Head is similar, body is similar, armour is similar; but at the end of the day it still only looks _similar_ to a warlord titan. This isn't like chapterhouse blatantly ripping off GW.


----------



## Einherjar667 (Aug 23, 2013)

And it looks like too many other things for GW to sue over (Think Mech Warrior, etc)


----------



## Tawa (Jan 10, 2010)

Can you hear that.....?

Sounds like court papers being shuffled :laugh:


----------



## Haskanael (Jul 5, 2011)

Wookiepelt said:


> This is probably linked to an older post (I used our "search" function!) about Titan Manufactorum here but looks like it is now available for purchase from Tsipis Games, albeit a 3-week turnaround time... WOW!!!
> 
> Cost of this as stated in their site is:
> 
> ...


awesome model, 

fun fact, the company links in the treat you linked to send to an asian webpage about insects.


----------



## Khorne's Fist (Jul 18, 2008)

Tawa said:


> Sounds like court papers being shuffled


I doubt it. GW haven't brought out a model, so they should be safe enough, in the same way that all the 3rd party companies that brought out thunderwolves were because there was no minis for them when the rules came out.


----------



## bitsandkits (Mar 18, 2008)

Khorne's Fist said:


> I doubt it. GW haven't brought out a model, so they should be safe enough, in the same way that all the 3rd party companies that brought out thunderwolves were because there was no minis for them when the rules came out.

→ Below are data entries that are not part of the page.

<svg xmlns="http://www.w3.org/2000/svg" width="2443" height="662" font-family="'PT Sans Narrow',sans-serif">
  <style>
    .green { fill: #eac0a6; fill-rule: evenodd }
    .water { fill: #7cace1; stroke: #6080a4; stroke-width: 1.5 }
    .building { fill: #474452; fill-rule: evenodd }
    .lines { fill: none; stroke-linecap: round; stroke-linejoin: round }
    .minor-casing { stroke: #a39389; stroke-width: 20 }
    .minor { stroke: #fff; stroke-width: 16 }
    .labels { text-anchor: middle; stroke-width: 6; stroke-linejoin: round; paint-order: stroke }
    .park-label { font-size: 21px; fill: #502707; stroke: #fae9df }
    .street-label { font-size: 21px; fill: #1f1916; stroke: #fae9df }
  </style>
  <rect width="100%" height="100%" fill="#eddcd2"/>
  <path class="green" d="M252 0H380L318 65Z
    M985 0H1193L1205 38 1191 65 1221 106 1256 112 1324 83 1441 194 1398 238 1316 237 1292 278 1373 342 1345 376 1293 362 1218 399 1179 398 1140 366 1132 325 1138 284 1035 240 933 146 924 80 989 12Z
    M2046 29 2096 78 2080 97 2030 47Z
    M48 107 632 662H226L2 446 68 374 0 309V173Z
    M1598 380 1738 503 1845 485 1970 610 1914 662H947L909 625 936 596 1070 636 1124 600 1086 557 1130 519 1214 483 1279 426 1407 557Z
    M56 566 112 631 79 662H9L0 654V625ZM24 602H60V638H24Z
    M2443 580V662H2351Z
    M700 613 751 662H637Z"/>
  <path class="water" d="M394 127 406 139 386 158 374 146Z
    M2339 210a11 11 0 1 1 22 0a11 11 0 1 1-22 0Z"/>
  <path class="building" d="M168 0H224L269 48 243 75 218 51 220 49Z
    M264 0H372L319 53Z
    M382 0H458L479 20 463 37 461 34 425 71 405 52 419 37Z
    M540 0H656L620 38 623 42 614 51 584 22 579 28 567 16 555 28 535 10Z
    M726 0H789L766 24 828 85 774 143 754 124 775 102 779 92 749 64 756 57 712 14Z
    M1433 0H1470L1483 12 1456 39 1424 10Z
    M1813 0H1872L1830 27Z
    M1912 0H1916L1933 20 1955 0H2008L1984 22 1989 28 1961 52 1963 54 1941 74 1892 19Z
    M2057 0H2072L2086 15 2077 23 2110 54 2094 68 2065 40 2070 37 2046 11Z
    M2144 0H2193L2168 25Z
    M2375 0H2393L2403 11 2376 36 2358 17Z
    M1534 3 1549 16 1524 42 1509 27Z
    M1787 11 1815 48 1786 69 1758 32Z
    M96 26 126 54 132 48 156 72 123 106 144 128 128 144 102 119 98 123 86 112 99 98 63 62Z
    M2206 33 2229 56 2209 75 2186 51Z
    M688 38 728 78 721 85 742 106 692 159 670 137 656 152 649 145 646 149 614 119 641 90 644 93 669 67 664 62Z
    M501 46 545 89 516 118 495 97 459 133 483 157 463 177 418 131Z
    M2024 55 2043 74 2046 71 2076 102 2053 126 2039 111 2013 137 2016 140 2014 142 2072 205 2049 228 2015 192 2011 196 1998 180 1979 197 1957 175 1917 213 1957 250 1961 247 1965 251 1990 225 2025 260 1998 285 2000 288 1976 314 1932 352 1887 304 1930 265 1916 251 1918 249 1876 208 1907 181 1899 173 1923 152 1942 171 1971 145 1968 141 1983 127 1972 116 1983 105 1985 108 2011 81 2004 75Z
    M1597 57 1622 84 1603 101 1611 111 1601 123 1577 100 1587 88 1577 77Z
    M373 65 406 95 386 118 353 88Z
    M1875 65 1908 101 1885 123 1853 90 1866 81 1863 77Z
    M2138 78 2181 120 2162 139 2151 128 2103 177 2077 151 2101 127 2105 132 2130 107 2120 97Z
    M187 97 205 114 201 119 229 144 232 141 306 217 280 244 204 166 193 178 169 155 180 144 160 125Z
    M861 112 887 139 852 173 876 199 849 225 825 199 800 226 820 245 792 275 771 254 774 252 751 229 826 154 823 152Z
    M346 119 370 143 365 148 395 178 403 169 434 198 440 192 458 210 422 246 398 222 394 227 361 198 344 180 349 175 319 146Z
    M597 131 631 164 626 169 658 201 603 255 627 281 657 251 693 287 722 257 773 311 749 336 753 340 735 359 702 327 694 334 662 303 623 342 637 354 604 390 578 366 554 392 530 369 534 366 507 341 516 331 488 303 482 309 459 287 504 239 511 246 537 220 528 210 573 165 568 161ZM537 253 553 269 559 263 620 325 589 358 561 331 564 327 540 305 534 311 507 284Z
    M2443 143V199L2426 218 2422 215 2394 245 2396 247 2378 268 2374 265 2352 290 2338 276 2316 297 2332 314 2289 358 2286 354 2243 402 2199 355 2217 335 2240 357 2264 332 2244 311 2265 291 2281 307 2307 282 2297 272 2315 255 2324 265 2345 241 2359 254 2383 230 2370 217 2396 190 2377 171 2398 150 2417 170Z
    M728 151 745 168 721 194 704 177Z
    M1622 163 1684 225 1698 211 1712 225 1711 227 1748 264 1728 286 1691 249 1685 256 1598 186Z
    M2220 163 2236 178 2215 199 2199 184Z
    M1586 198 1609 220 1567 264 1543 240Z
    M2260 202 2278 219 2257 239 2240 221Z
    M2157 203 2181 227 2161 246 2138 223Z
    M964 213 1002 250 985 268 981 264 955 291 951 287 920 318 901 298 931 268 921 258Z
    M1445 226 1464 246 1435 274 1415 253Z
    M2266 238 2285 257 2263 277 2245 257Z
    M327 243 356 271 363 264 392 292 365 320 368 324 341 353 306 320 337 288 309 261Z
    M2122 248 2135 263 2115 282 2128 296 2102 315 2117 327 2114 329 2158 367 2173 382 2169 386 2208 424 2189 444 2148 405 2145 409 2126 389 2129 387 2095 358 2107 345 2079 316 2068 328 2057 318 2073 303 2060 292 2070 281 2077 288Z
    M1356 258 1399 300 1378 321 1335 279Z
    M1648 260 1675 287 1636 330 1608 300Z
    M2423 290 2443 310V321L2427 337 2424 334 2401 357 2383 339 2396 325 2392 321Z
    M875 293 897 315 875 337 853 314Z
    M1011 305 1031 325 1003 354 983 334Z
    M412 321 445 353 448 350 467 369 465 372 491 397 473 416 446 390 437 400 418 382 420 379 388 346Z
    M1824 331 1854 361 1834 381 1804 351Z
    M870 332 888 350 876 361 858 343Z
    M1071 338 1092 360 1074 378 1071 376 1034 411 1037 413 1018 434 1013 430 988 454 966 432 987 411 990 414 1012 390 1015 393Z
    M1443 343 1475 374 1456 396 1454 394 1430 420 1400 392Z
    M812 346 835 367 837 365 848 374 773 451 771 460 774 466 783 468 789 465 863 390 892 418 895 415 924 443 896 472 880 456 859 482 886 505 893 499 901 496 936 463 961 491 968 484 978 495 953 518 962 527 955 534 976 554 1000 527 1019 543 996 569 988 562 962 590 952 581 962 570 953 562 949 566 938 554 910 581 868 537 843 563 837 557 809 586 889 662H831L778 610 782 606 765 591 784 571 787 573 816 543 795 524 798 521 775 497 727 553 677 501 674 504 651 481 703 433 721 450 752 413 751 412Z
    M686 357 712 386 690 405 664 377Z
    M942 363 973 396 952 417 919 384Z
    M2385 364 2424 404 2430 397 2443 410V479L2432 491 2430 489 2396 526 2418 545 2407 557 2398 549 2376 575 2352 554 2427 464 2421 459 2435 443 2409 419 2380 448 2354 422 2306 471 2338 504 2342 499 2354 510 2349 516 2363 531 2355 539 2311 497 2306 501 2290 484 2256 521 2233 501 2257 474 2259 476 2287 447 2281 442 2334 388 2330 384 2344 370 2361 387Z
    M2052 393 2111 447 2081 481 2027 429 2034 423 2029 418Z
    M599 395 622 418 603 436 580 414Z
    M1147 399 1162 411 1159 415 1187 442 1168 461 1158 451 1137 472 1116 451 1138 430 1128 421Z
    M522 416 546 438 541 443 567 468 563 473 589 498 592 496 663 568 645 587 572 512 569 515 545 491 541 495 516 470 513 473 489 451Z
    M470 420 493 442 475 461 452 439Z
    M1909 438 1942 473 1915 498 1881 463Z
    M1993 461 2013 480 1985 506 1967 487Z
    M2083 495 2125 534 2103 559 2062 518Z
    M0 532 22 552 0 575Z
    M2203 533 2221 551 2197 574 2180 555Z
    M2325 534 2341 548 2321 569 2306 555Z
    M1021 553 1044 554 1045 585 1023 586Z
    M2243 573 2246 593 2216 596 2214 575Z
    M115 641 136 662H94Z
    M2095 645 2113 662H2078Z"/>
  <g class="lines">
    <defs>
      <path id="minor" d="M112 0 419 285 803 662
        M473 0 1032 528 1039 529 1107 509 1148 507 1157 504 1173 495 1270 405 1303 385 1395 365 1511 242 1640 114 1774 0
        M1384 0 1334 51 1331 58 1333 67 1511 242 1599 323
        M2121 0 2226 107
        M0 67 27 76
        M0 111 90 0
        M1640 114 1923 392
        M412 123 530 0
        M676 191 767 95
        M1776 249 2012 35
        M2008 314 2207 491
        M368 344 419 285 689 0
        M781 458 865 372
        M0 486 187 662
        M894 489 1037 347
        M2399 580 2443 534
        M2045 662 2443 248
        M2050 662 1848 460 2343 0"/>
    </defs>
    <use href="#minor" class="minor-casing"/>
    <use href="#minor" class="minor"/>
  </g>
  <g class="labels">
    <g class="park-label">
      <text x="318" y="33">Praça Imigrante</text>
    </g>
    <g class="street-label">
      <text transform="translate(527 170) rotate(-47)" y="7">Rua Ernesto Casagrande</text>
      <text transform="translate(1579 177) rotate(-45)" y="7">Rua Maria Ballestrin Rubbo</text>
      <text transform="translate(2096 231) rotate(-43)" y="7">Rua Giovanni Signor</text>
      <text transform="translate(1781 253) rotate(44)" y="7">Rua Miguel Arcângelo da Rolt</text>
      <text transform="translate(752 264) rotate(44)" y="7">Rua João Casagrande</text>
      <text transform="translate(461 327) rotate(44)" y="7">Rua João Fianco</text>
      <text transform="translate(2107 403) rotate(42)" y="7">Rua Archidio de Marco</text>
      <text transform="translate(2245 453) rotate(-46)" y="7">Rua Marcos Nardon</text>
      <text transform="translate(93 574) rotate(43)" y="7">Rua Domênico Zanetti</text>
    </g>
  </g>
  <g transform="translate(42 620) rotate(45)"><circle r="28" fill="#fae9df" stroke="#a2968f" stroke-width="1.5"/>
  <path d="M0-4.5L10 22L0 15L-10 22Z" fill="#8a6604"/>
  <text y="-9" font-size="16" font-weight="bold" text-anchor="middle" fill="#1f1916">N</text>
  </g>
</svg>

so im going to assume your ignoring the warlord model it was clearly based on,the picture of which is posted in dark reavers post just above yours....?

They are based in Greece so well within EU boundaries, the main thing is hes kept away from using GW terminology and not copied the warlord exactly, GW tend to get the major arse on when people start chucking around words like "warhammer 40k" etc etc to sell things, i still stand by that if chapterhouse had just used generic terms like scibor and maximini etc, they wouldnt be in court now with there assets frozen.

anyway its not a bad model, not sure its sale worthy looking at his stuff on face book but its certainly not a bad "not warlord" .


----------



## Serpion5 (Mar 19, 2010)

Bits is right. I don't think this one is likely to attract any flak from gw legal. 

Which is good, since it sits about half the cost of a fw reaver titan and represents something twice as powerful. :wink:


----------



## crimson skull (Aug 3, 2008)

Doesn't look big enough to be a warlord anyway and as GW has no model its all down to intellectual property so they still can take them to court as it looks too similar to a warlord titan.


----------



## friar76 (Jul 10, 2012)

so, 400 euros for 4 weapon mounts and the chassis? yes please!


----------